Ecommerce merchants may feel more compelled than ever to jump on the nearest mobile platform, but they need to decide if consumers are actually buying products – both digital and tangible – on mobile devices. To be sure, there is a frenzy of excitement around m-commerce, but let’s take a step back and really break down the flood of data that has come out between 2009-10 and see if there is anything substantial to be found.
Mobile-Data Usage Is Growing
According to analysts at Chetan Sharma, a technology-consulting firm, in the “U.S. Wireless Data Market Q2 2010 Update” report (available here in slide show presentation), in just one year, consumers in the U.S. have increased their mobile data consumption by 112 percent. And data traffic increased “across all networks” – meaning all brands and all subscribers have been using their phones for more than voice calls lately. Sharma’s report also shows that in the last six months alone, U.S. consumers were using 50 percent more data than they were during the first half of the year. So, how does this increase in mobile use translate directly to m-commerce? It seems the answer has to do with the product that is being sold, and the mobile device itself.
Look at Types of Devices
In May 2010, the Mobile Marketing Association (MMA) offered up strong evidence to this point when it conducted the “U.S. Mobile Consumer Briefing” study of 1,000 U.S. adult consumers and found that the type of mobile device affected the percentage of those that did any purchasing by a large margin. The two mobile phones that have the largest market share are iPhone and Blackberry (Android OS and Palm WebOS phones, although popular, were not included in the study) and the study suggested that Apple iPhone users purchased just shy of double the mobile content than that of the Blackberry user.
So, a merchant developing an m-commerce platform would at first seem shrewd to build an iPhone-friendly m-commerce store. But what if your customers mostly use Blackberrys or any of the Android running phones? It is possible that multiple mobile platforms would have to be implemented, one compatible for each device and OS, to take best advantage of a mobile platform?
The MMA also found that roughly 20 percent of users participate in mobile commerce as a way to buy mostly digital content, such as ring tones and apps. A merchant selling ring tones, apps, themes for phones should presumably not think twice about having a mobile commerce platform; it’s the ideal marketplace for that digital, intangible product.
Tangible Goods on a Mobile Device?
But, the MMA also showed only 6 percent of consumers used their phones to buy tangible goods. Ecommerce merchants with stores selling tangible goods – food, clothing or other physical items – should take that percentage into consideration when thinking of designing a mobile platform for an ecommerce store.
And finally, just this month MMA and Luth Research released the just published “October 2010 U.S. Mobile Consumer Briefing” PDF, another survey of more than 1,000 U.S. adult consumers with interesting results. The big number in the report that has a lot of people excited is that of the surveyed consumers, 59 percent plan on using their mobile phone for holiday shopping and that key demographic, age 25-34, plan to use their phone “to a great extent” for holiday gifts shopping. MMA points out that some of that is price checking, browsing for deals and discounts, but 13 percent of those shoppers plan on using their phones to purchase gifts. And the top products these surveyed holiday shoppers plan on buying: digital movies, music, consumer electronics and books.

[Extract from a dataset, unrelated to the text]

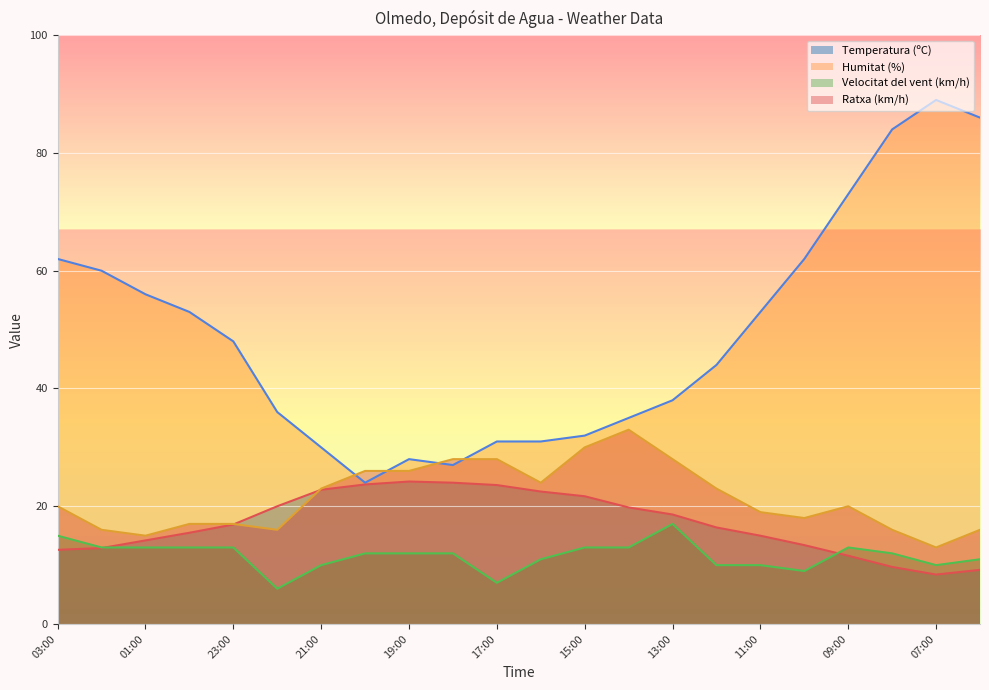

True or false: Temperatura (ºC) and Humitat (%) intersect in this chart.

False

The holiday shopping season may remind merchants to investigate a mobile platform. But the need to rush to mobile appears to be relative to the goods and consumer habits of a given ecommerce site. Curious merchants should begin by measuring how their consumers behave, what devices they use to shop with and how their own products fit into these trends to determine the best path for the approaching holiday season.